The running time of qiime dada2 denoise-ccs is extremely long, taking approximately one week. Are there any methods to speed it up?
I have 45 samples, and each sample has approximately 250,000 reads.
The following are the parameters I used.
What machine are you running this command on, and how much memory is allocated?
For additional context, dada2 can often take a couple of days to run - but a week is on the longer end of runtime. The more memory you have available to allocate (as well as threads), the better.
Hi @lizgehret ,
I'm running on a HPC and have been allocated 40G of memory.
When I ran the program with 39 samples, each having 50,000 reads, it only took 6 hours. However, when dealing with 45 samples, with each sample having 250,000 reads, it took approximately one week.Therefore, I wonder if there is any way to accelerate it in the case of high depth.
Thanks for following up with those details. The high depth is definitely impacting your run time (when comparing with your shallower group of 39 samples). You could try requesting a node with additional RAM (if this is possible/available on your HPC) to improve the processing power. Here are a few options that could improve your runtime:
Change your pooling method from pseudo to independent. In the pseudo-pooling method, samples are denoised independently once, ASVs detected in at least 2 samples are recorded, and samples are then denoised independently a second time (this time with prior knowledge of the recorded ASVs and thus higher sensitivity to those ASVs). This takes more time than just each sample being denoised independently - but the tradeoff is a reduction in sensitivity.
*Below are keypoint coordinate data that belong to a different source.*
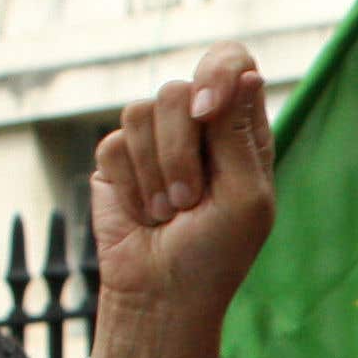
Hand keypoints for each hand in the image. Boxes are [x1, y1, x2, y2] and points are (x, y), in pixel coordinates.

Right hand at [90, 41, 277, 357]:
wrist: (162, 295)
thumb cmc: (217, 253)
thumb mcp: (245, 197)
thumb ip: (240, 133)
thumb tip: (245, 72)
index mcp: (241, 129)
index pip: (232, 62)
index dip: (216, 72)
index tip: (205, 110)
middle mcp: (198, 126)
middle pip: (177, 90)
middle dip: (179, 152)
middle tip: (190, 201)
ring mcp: (155, 140)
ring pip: (138, 112)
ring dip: (155, 175)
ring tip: (169, 213)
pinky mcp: (116, 159)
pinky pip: (112, 144)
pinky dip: (129, 187)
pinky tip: (143, 213)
Additional sample filtering prior to denoising (if applicable) - depending on what your demux summary reveals, you could add trim/trunc params if there's any reduction in read quality.
Split your samples into a few smaller groups to denoise separately - after which you can merge the resulting feature tables. If you have access to multiple nodes on your HPC you could submit the jobs to denoise these smaller sample groups at the same time, which could significantly improve the total run time.